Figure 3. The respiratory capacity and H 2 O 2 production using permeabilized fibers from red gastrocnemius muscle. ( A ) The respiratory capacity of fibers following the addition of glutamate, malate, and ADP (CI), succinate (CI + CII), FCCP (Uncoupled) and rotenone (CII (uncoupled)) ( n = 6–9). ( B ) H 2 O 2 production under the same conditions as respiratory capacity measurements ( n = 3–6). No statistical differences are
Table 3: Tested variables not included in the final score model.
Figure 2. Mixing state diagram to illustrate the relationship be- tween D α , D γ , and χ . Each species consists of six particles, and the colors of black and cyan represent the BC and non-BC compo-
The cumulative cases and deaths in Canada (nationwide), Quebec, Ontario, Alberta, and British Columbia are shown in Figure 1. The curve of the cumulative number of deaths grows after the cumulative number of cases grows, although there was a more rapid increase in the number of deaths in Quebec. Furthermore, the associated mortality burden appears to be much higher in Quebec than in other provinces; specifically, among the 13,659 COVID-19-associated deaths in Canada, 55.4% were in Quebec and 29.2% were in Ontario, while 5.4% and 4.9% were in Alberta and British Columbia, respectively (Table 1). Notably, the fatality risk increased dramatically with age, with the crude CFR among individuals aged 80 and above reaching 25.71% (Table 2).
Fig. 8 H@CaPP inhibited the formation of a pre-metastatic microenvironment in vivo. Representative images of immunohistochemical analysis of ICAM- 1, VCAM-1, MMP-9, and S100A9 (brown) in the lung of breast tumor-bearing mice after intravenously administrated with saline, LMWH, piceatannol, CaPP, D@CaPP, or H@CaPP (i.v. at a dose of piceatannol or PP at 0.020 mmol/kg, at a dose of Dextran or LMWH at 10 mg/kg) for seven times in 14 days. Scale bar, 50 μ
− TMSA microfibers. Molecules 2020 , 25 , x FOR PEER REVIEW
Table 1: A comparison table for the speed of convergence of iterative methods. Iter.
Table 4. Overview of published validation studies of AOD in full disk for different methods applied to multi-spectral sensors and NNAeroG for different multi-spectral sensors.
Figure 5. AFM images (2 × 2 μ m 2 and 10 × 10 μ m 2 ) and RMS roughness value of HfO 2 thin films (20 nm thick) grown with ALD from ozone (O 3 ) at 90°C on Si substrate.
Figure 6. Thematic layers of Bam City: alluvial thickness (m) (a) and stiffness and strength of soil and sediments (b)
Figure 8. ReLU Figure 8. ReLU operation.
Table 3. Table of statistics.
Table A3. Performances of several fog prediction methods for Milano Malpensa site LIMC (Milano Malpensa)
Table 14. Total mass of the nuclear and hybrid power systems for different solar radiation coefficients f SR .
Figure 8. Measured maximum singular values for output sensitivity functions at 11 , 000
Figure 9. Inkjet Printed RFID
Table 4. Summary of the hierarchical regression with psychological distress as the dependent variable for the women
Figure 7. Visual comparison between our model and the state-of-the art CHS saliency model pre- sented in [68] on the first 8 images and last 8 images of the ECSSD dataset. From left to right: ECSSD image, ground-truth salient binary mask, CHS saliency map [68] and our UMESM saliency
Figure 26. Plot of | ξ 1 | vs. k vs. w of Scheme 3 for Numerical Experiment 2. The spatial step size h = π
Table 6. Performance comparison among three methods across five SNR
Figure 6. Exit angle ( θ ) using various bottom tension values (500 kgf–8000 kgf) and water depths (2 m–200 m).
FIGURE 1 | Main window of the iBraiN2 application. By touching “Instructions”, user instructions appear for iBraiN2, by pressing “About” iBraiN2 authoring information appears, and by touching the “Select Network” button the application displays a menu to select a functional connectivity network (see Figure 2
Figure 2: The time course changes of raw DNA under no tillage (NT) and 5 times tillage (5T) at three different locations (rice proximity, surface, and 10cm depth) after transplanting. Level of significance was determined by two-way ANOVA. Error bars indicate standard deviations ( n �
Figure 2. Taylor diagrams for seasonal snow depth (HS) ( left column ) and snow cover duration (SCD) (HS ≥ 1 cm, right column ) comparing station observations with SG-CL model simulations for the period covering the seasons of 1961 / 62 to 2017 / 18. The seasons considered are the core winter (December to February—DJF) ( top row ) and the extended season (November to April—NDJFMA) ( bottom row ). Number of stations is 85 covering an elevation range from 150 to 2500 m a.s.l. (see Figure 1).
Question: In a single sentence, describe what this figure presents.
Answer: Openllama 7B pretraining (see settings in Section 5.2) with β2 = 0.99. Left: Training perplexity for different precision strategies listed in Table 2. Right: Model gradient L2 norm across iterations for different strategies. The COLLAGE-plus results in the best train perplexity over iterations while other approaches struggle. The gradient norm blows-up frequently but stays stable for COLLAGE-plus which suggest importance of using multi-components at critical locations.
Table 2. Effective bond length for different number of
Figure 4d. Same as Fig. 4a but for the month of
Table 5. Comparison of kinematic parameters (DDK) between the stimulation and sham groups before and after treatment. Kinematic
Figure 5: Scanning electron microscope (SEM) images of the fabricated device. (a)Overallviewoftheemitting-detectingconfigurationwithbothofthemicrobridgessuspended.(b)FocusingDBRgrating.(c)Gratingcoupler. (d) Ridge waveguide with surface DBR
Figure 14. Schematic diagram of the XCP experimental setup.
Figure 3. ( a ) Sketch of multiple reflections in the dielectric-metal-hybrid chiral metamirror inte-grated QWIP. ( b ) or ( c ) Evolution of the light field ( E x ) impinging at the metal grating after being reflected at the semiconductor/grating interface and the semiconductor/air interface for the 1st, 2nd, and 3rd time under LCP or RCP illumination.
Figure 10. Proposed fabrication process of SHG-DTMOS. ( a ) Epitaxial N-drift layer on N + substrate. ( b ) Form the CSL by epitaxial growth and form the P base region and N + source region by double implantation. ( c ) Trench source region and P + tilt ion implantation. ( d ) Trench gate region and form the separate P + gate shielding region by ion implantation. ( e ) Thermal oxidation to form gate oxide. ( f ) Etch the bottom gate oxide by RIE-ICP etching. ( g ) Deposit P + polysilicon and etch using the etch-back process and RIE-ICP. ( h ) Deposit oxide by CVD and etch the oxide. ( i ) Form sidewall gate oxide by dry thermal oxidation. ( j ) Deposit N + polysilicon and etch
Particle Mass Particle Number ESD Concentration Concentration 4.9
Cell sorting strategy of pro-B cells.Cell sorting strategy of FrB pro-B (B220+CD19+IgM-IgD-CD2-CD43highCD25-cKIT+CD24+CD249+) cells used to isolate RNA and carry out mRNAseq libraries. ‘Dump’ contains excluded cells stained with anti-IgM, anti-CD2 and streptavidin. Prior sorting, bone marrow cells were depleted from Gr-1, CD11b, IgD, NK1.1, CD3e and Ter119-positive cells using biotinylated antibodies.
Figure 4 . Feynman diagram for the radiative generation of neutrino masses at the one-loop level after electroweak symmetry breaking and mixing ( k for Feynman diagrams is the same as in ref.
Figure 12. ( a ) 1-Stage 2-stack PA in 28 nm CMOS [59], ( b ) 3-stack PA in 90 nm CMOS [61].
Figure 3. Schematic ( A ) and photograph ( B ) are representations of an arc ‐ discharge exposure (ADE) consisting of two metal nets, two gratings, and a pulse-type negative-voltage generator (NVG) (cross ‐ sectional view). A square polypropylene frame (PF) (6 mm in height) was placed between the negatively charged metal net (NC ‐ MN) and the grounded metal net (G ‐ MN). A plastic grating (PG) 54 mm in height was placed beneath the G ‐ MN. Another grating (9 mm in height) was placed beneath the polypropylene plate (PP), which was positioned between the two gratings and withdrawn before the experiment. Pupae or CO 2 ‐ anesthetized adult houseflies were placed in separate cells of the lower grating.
-*-
Assigned task - What lines in the material above hold the string "state"? List them.

Completed exercise -
Figure 2. Mixing state diagram to illustrate the relationship be- tween D α , D γ , and χ . Each species consists of six particles, and the colors of black and cyan represent the BC and non-BC compo-
Figure 7. Visual comparison between our model and the state-of-the art CHS saliency model pre- sented in [68] on the first 8 images and last 8 images of the ECSSD dataset. From left to right: ECSSD image, ground-truth salient binary mask, CHS saliency map [68] and our UMESM saliency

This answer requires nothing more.